Тогда от кухни Галя спустилась к реке. Шла медленно-медленно. Сперва рыхлый песок скрипел и тек под ногами, потом зашуршала галька. Быстро темнело. Навстречу потянуло свежестью, холодком, остудило горячие щеки. Сапоги на ногах хлопали. Не дойдя до маслянистой черной воды, она присела на теплый еще валун как раз там, где сегодня, выпрыгнув из вертолета, впервые ступила на эту землю. Вокруг ничто уже не напоминало об этом. Лишь остались на гальке три ямки с лужицами воды — следы от колес. Лениво, влажно текла река, чуть отражая прозелень неба. Еще теплился, тлел на вершине последний луч света, а здесь была уже тьма и покой. В темной воде звонко шлепнула рыба — зеленые круги разошлись по воде. Галя представила, как рыба упруго сквозь толщу воды пошла ко дну, а там чернеют в живой неподвижности другая, третья. Где-то за лесом в глуши болот тоскливо прокричала птица. Раз и другой. А может, это откликнулось эхо? В лагере, наверное, собирались ужинать. Отдаленно слышались голоса. За черными штрихами стволов первобытно мерцал огонек костра. Земля, чуть дыша, засыпала. И она сидела, теряя ощущение времени, сидела, как показалось ей, бесконечно долго, в состоянии редкого счастья, овладевшего ею, счастья от этого дива, от этого слияния двух миров.
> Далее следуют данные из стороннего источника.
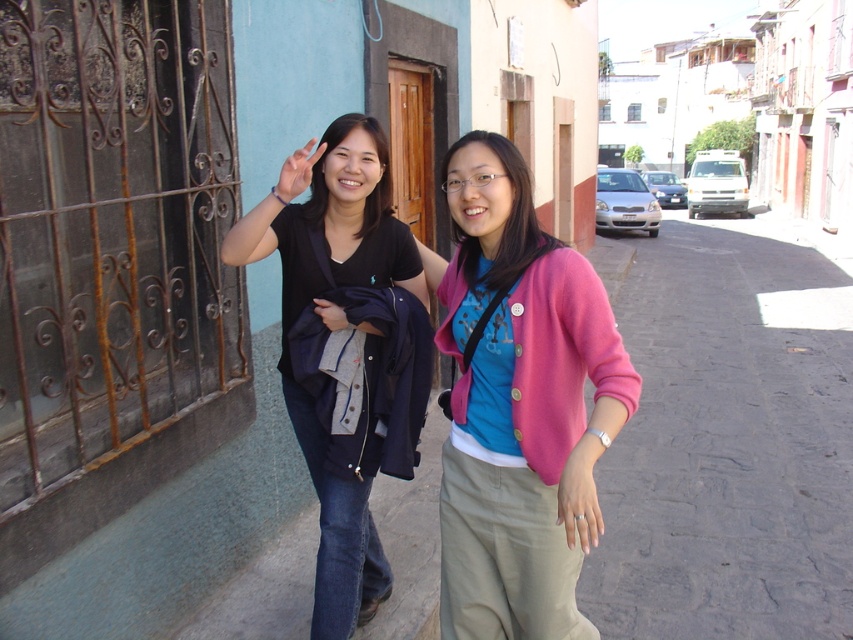
Question: Which object is farther from the camera taking this photo?

Choices:
 (A) black matte t-shirt at center
 (B) pink fabric cardigan at center

Answer: (A)

Question: Can you confirm if pink fabric cardigan at center is thinner than black matte t-shirt at center?

Choices:
 (A) yes
 (B) no

Answer: (A)

Question: From the image, what is the correct spatial relationship of pink fabric cardigan at center in relation to black matte t-shirt at center?

Choices:
 (A) left
 (B) right

Answer: (B)

Question: Does pink fabric cardigan at center have a lesser width compared to black matte t-shirt at center?

Choices:
 (A) no
 (B) yes

Answer: (B)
На воде уже плясала луна, словно пойманная рекой в потаенные черные омуты. А она все сидела на остывающем камне, не в силах подняться, уйти, не смея нарушить ни звуком, ни малейшим движением этого чуда.

* * *

На белом листе блокнота, чуть наискось, в столбик, были торопливо для памяти записаны ее рукой еще несколько строк. Эти последние строки писались поутру в промокшей за ночь палатке, перед выездом на трассу, когда лагерь еще нехотя просыпался под мелким, моросящим на крыши палаток дождем…
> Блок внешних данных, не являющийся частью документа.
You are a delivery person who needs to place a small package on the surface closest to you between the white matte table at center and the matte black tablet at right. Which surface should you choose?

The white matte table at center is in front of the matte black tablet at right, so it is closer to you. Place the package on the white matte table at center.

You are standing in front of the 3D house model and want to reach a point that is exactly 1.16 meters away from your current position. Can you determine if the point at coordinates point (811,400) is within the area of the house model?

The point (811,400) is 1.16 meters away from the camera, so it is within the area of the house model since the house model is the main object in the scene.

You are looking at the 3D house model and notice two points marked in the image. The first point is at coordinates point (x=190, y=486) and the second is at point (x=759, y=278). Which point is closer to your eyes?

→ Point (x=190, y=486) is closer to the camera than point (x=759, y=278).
«Специфика строительства дороги на мерзлоте? Трудности? Преимущества? Техника? Люди?» Ответов на вопросы в блокноте не было. На этом последнем — «Люди?» — запись обрывалась. А ниже белое, нетронутое поле бумаги. И за ним все смятенье ее, весь ужас перед случившимся. И невозможность сразу осмыслить происшедшее. И совершенная невозможность остаться и как ни в чем не бывало записывать бесстрастные цифры, смотреть, как смотрела вчера, в лица этих парней, что-то писать об их передовых методах. Мир ее веры, ее любви и надежды в то утро неожиданно раскололся надвое. На прошлое и настоящее. Прошлое — привычное, ясное, всегда совпадающее с ее понятиями о зле и добре, идеале и истине — вдруг отошло, откололось. И впервые открылось новое настоящее, неожиданно придавившее ее своей тяжестью. И неизвестно было, как дальше будет с ним уживаться душа, совесть, сознание.